When I first told her the story, I stood in the hot tub with the steam all around me. My voice was heard on the walls of the tiles. It seemed like a kind of baptism, my words referring to something that did not exist at all before speaking and that the name made me mine.

It was amazing feeling, looking at my breasts for the last time. There would be the same tissues, yes, and new nipples cut from the old one, but the breasts that I had used for many years longing for a different, their special weight, would disappear forever. In the operating room, the body is sacred only to its host. It came to me in secret, a strange feeling of holiness, as my surgeon squeezed and measured and scratched my breast with a mark on the morning of my surgery.

When I was stitched up at the age of 32, I did not feel anything — not physically or emotionally — until I stopped later and looked down at a metal tray fitted to my surgery bed, where the small earlobe of my ear was gray. I’m still asleep, like two pieces of chewed gum. “Oh,” the surgeon said. “I should not let you see those.” He rolled them up on a piece of green paper over the tray, which he folded and threw in a trash can. It attracted me to something, perhaps the core instinct of my body to keep it straight. I suddenly wished I could ask to keep them. On the morning of my breast surgery, I was glad that I would not have to see my discarded parts thrown in the trash.

I was also delighted for the sweet nurses, with their impeccably made-up faces and lilting voice. I was used to being in many women’s positions, but these were often full of women’s rights activists, skeptics and transgender and unmarried people. The doctor-surgeon’s office was shamelessly feminine and immersed in the delightful notion that everyone who entered was on the same page about beauty – how to define and make sure they wanted to. Each time I got off the elevator, I felt as if someone were stepping in. If they looked at my hairy legs, I would feel guilty, being exposed as Judas the defender of women’s rights in a long file.

I found it an unusual comfort opportunity. The open agreement prevented any tension in the atmosphere, and I found that I was not inclined to disagree with the doctor when he said things like, “They will be younger and younger,” or when one of the nurses pressed them. on my wife’s shoulder and promised, “You will love them!”
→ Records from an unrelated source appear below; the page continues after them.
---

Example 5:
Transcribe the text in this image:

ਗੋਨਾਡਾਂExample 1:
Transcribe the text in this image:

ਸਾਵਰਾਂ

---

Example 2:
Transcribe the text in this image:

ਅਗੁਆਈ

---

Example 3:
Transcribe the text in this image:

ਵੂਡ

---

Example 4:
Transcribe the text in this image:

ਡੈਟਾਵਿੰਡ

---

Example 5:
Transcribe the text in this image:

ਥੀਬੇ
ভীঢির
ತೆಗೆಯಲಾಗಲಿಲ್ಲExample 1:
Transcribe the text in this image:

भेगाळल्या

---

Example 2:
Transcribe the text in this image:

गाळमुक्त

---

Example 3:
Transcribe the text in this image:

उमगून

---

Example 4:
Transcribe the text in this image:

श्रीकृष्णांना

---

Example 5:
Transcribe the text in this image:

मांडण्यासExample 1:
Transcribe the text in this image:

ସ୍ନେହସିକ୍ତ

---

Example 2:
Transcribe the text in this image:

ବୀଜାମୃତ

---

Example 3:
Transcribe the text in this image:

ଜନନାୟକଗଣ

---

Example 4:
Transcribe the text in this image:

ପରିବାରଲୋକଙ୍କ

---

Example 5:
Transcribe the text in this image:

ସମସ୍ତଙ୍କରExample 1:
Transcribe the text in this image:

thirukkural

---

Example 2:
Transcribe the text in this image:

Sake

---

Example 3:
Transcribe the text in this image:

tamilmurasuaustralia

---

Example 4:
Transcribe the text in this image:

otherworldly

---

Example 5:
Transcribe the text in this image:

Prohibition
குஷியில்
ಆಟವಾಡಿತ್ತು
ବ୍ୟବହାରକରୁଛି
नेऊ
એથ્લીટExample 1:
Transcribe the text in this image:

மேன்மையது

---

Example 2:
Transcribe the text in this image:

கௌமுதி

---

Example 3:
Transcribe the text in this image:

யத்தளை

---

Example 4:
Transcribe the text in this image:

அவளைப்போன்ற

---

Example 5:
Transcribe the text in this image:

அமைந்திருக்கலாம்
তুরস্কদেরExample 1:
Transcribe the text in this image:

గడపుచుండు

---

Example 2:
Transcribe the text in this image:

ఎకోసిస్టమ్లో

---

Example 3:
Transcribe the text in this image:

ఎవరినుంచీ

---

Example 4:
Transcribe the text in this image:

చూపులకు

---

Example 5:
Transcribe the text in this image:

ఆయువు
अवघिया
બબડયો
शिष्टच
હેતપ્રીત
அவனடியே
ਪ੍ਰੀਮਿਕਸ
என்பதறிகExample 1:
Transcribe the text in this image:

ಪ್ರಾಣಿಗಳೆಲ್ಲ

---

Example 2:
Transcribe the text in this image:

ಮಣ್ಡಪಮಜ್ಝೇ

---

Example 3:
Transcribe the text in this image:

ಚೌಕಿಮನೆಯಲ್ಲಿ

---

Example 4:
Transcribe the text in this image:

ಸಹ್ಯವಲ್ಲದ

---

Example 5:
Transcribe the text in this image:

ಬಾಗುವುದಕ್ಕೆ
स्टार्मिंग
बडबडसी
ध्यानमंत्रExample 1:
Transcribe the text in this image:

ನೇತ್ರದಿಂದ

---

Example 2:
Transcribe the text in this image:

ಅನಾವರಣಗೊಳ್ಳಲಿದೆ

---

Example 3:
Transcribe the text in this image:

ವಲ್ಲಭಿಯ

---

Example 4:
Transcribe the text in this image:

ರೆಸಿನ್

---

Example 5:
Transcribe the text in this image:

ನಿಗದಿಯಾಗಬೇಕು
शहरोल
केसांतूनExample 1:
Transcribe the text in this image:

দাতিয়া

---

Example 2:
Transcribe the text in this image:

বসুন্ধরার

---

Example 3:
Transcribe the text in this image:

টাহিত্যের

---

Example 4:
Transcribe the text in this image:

All that is to say that the culture of cosmetic surgery offices, and perhaps the industry as a whole, is in line with the perception of women of the second wave: a confirmation not only of the standards of patriarchy, but of the social structure of the patriarchy. I understand the temptation to extend this assessment to patients who choose to participate in the industry. But as I was writing this essay, I spoke to a number of self-proclaimed women advocates who did not feel any loss or regret about their surgery – from lifting thighs to abdomen to vaginoplasty. Above all, the feeling was there of victory and pleasure. It seems clear to me now that any women’s stance on beauty surgery that does not take into account women’s relationships with their own bodies is against them.

I would hate my body for years, I felt hidden and exposed to it, and made it the many actions that others wanted regardless of my desires. These accumulated loads had consumed priceless time and energy. For the most part, they had defined my relationship with me. All the years of treatment and recovery and writing and reading and conversations with friends had changed that. I no longer hated my body. My experience in the world no longer felt defined by my body shape. Transforming my body felt like an important way to complete the task. It was not, as some might think, rather a psychological change but rather a physical fulfillment of the one that has already taken place: the ritual of my remembrance of restoring my body, once and for all. I didn’t want it to be a subtle process.